Btw, are you planning to work on a thin integration layer between rust and postgresql? Sufficient to be able to write UDFs in rust? That's imo the most realistic start to get some experience w/ rust in the postgres community, and it provides value on its own.
I've made some progress. Not quite as thin as I had hoped ;-)

I really need procedural macros to stabilize, otherwise it just puts too much pain on the UDF author.

> I really need procedural macros to stabilize, otherwise it just puts too much pain on the UDF author.

Why exactly is that? I'd have expected a C wrapper to take care of most of that? Are you concerned about the Datum<->native type C macros?

Are you planning/hoping for this to be all safe, or is there going to be unsafety in the wrapper?

Creating a new module or UDF requires exporting new special symbols for V1 calling convention.

Rust's hygenic macros don't let you do that. So defining a UDF has a bunch of boilerplate, unless I am missing something.

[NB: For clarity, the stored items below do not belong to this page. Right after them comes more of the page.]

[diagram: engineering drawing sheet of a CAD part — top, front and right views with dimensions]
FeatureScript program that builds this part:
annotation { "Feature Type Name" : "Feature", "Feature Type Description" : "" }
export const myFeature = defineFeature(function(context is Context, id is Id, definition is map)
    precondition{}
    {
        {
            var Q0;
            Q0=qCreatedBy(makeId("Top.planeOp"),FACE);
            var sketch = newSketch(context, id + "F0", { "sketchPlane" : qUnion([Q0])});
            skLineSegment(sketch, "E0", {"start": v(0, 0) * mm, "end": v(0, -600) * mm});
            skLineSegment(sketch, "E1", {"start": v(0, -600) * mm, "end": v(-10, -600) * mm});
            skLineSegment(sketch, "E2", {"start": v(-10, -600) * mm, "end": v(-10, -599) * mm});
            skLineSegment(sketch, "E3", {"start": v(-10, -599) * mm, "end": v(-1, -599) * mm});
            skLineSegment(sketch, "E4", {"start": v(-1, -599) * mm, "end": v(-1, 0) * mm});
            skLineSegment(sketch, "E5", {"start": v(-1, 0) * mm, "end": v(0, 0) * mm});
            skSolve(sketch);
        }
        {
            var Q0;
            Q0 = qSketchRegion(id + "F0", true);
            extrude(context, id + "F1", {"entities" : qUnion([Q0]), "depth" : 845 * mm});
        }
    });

Procedural macros should alleviate this, but it will be a while. I might just release and document the boilerplate needed.

EDIT: Yes, I am trying to be mostly safe. I will see how close I can get for at least the basic stuff.

> Creating a new module or UDF requires exporting new special symbols for V1 calling convention.

Right - but I don't think you need to do so. That'd only be required if you'd use language 'C' - why not instead use language 'rust'. That'll force a simple wrapper function which looks up and calls the real function, but that's fairly harmless, no? Might actually be good, because you can do some extra checks and conversions there.

There are some extension APIs that demand C. But perhaps I dismissed the idea of plrust too quickly and there is room for both?
I'd say it'd be better to let PL handlers decide whether they can be used in those cases. IIRC those cases largely exist because you need to be able to deal with pointers which existing pls weren't able to...
Writing manually-vectorized SIMD code is the only way to approach advertised performance on any modern CPU.

While there’s _some_ SIMD support in Rust nightly builds (but not in Rust stable), it’s just not good enough. For one thing, Intel only supports their intrinsics for C (C++ also gets that ‘coz compatibility) and Fortran. Another thing, Rust strong type-safety concept complicates SIMD code, especially when the code does integer math. These __m128i / __m256i / __m512i registers are often treated as different data types by even consecutive instructions.

While Rust might be good enough for some areas, performance critical CPU bound code is not one of them.

Yeah, SIMD is being very actively worked on; until then, you can link in an external assembly file, but that's not exactly the best UX.
Yep, assembly’s not the best UX.

When you’re coding assembly, you have to code everything in it, including code running on the scalar parts of CPU cores. With intrinsics you can code these parts the usual way, e.g. for( size_t i=0; … )

With intrinsics you can even compose your vectorized code the usual way, VC and Clang have __vectorcall calling convention for that, Intel has very similar __attribute__((regcall)).

Yup, absolutely. My understanding is that an RFC is currently being written, so it's gonna be a little while to get into stable, but not forever. We'd have liked to have had it sooner, but some stuff happened, that's just how it goes sometimes.